Taking with me a white man and an Indian, I start on a climb to the summit of the Pouns-a′-gunt Plateau, which rises above us on the east. Our way, for a mile or more, is over a great peat bog, that trembles under our feet, and now and then a mule sinks through the broken turf, and we are compelled to pull it out with ropes.

Passing the bog, our way is up a gulch, at the foot of the Pink Cliffs, which form the escarpment, or wall, of the great plateau. Soon we leave the gulch, and climb a long ridge, which winds around to the right toward the summit of the great table.

Two hours’ riding, climbing, and clambering brings us near the top. We look below, and see clouds drifting up from the south, and rolling tumultuously toward the foot of the cliffs, beneath us. Soon, all the country below is covered with a sea of vapor—a billowy, raging, noiseless sea—and as the vapory flood still rolls up from the south, great waves dash against the foot of the cliffs and roll back; another tide comes in, is hurled back, and another and another, lashing the cliffs until the fog rises to the summit, and covers us all.

There is a heavy pine and fir forest above, beset with dead and fallen timber, and we make our way through the undergrowth to the east.

It rains! The clouds discharge their moisture in torrents, and we make for ourselves shelters of boughs, which are soon abandoned, and we stand shivering by a great fire of pine logs and boughs, which we have kindled, but which the pelting storm half extinguishes.

One, two, three, four hours of the storm, and at last it partially abates.

During this time our animals, which we have turned loose, have sought for themselves shelter under the trees, and two of them have wandered away beyond our sight. I go out to follow their tracks, and come near to the brink of a ledge of rocks, which, in the fog and mist, I suppose to be a little ridge, and I look for a way by which I can go down. Standing just here, there is a rift made in the fog below, by some current or blast of wind, which reveals an almost bottomless abyss. I look from the brink of a great precipice of more than two thousand feet; but, through the mist, the forms below are half obscured, and all reckoning of distance is lost, and it seems ten thousand feet, ten miles—any distance the imagination desires to make it.

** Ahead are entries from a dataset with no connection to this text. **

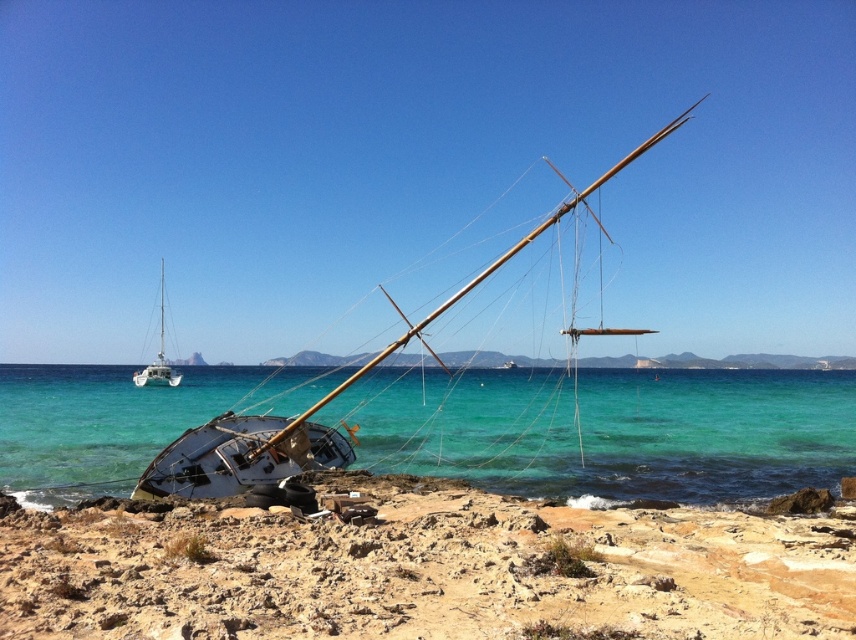
Can you confirm if white wooden sailboat at center is thinner than white matte sailboat at left?

No, white wooden sailboat at center is not thinner than white matte sailboat at left.

Who is more distant from viewer, [183,436] or [163,305]?

The point [163,305] is more distant.

What do you see at coordinates (305, 410) in the screenshot? I see `white wooden sailboat at center` at bounding box center [305, 410].

Identify the location of white wooden sailboat at center. Image resolution: width=856 pixels, height=640 pixels. (305, 410).

Is point (192, 600) positioned in front of point (146, 374)?

That is True.

Is point (146, 513) positioned behind point (159, 310)?

No, (146, 513) is in front of (159, 310).

This screenshot has height=640, width=856. What do you see at coordinates (424, 570) in the screenshot?
I see `rusty metal boat at lower left` at bounding box center [424, 570].

Image resolution: width=856 pixels, height=640 pixels. I want to click on rusty metal boat at lower left, so (x=424, y=570).

Who is lower down, rusty metal boat at lower left or white wooden sailboat at center?

rusty metal boat at lower left is lower down.

Is rusty metal boat at lower left shorter than white wooden sailboat at center?

Yes.

Does point (406, 572) lie in front of point (245, 452)?

Yes.

Locate an element on the screen. rusty metal boat at lower left is located at coordinates (424, 570).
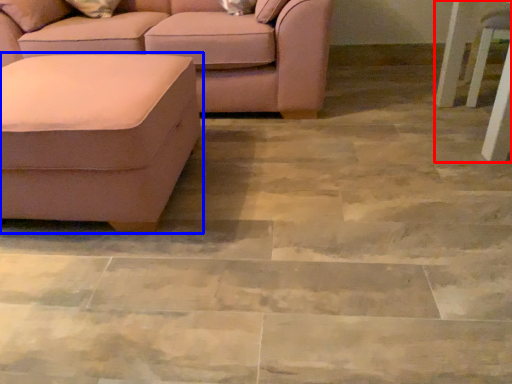
Question: Which of the following is the closest to the observer, side table (highlighted by a red box) or studio couch (highlighted by a blue box)?

Choices:
 (A) side table
 (B) studio couch

Answer: (B)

Catching our animals, we return to the camp. We find that the little streams which come down from the plateau are greatly swollen, but at camp they have had no rain. The clouds which drifted up from the south, striking against the plateau, were lifted up into colder regions, and discharged their moisture on the summit, and against the sides of the plateau, but there was no rain in the valley below.

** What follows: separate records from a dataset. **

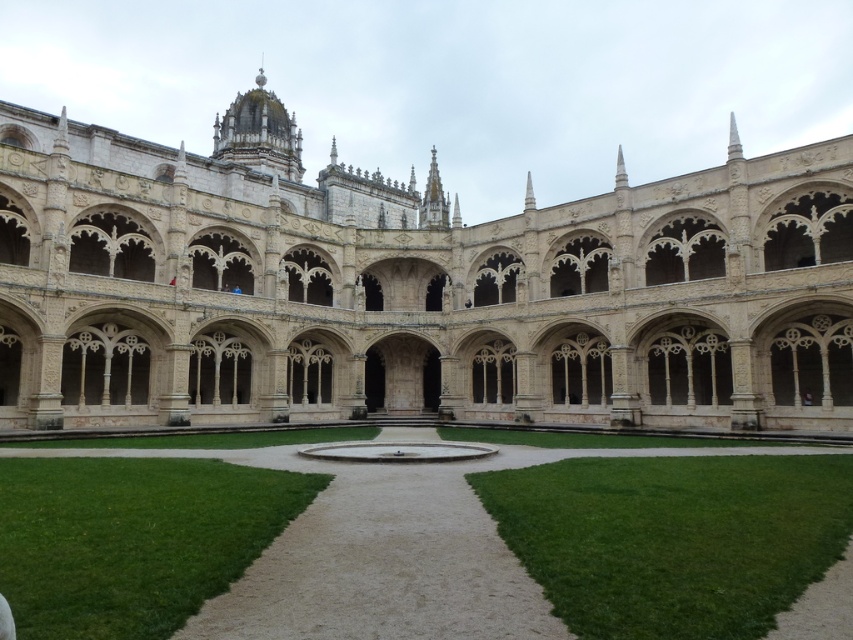
Question: Does white stone monastery at center appear on the right side of green grass at center?

Choices:
 (A) yes
 (B) no

Answer: (A)

Question: Can you confirm if white stone monastery at center is wider than green grass at center?

Choices:
 (A) no
 (B) yes

Answer: (B)

Question: Can you confirm if white stone monastery at center is positioned above green grass at center?

Choices:
 (A) yes
 (B) no

Answer: (A)

Question: Which object appears closest to the camera in this image?

Choices:
 (A) green grass at center
 (B) white stone monastery at center

Answer: (A)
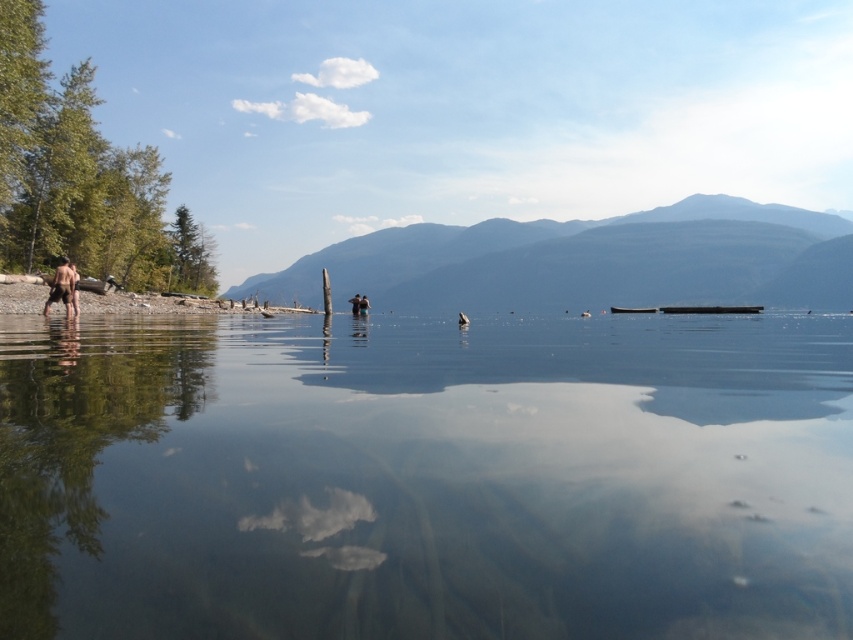
Can you confirm if clear water at center is bigger than brown wood at left?

No, clear water at center is not bigger than brown wood at left.

Does clear water at center appear on the right side of brown wood at left?

Indeed, clear water at center is positioned on the right side of brown wood at left.

Between point (796, 532) and point (91, 298), which one is positioned in front?

Point (796, 532)

Locate an element on the screen. This screenshot has height=640, width=853. clear water at center is located at coordinates (426, 480).

Who is taller, brown wood at left or smooth skin person at center?

brown wood at left

Which of these two, brown wood at left or smooth skin person at center, stands shorter?

smooth skin person at center is shorter.

The width and height of the screenshot is (853, 640). In order to click on brown wood at left in this screenshot , I will do `click(140, 301)`.

In the scene shown: Is brown wood at left taller than brown skin at left?

Yes, brown wood at left is taller than brown skin at left.

Describe the element at coordinates (140, 301) in the screenshot. The width and height of the screenshot is (853, 640). I see `brown wood at left` at that location.

Is point (32, 282) farther from viewer compared to point (71, 275)?

Yes, it is behind point (71, 275).

Locate an element on the screen. This screenshot has width=853, height=640. brown wood at left is located at coordinates (140, 301).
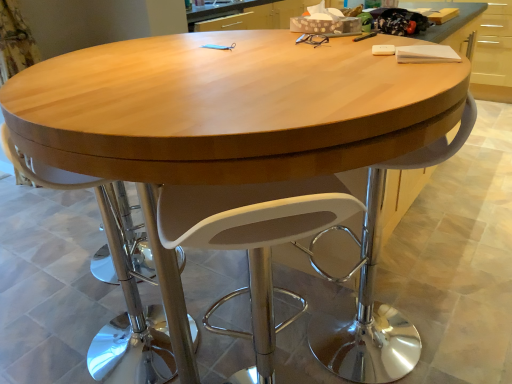
Question: Considering the relative positions of white plastic chair at center and white plastic swivel chair at center in the image provided, is white plastic chair at center behind white plastic swivel chair at center?

Choices:
 (A) no
 (B) yes

Answer: (B)

Question: From a real-world perspective, is white plastic chair at center under white plastic swivel chair at center?

Choices:
 (A) no
 (B) yes

Answer: (B)

Question: Can you see white plastic chair at center touching white plastic swivel chair at center?

Choices:
 (A) no
 (B) yes

Answer: (A)

Question: Would you say white plastic chair at center is a long distance from white plastic swivel chair at center?

Choices:
 (A) no
 (B) yes

Answer: (A)

Question: Is white plastic chair at center surrounding white plastic swivel chair at center?

Choices:
 (A) no
 (B) yes

Answer: (A)

Question: Does white plastic chair at center have a larger size compared to white plastic swivel chair at center?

September 9.—We make a fair start this morning, from the beautiful meadow at the head of the Kanab, and cross the line of little hills at the headwaters of the Rio Virgen, and pass, to the south, a pretty valley, and at ten o’clock come to the brink of a great geographic bench—a line of cliffs. Behind us are cool springs, green meadows, and forest clad slopes; below us, stretching to the south, until the world is lost in blue haze, is a painted desert; not a desert plain, but a desert of rocks, cut by deep gorges, and relieved by towering cliffs and pinnacled rocks—naked rocks, brilliant in the sunlight.

By a difficult trail, we make our way down the basaltic ledge, through which innumerable streams here gather into a little river, running in a deep cañon. The river runs close to the foot of the cliffs, on the right hand side, and the trail passes along to the right. At noon we rest, and our animals feed on luxuriant grass.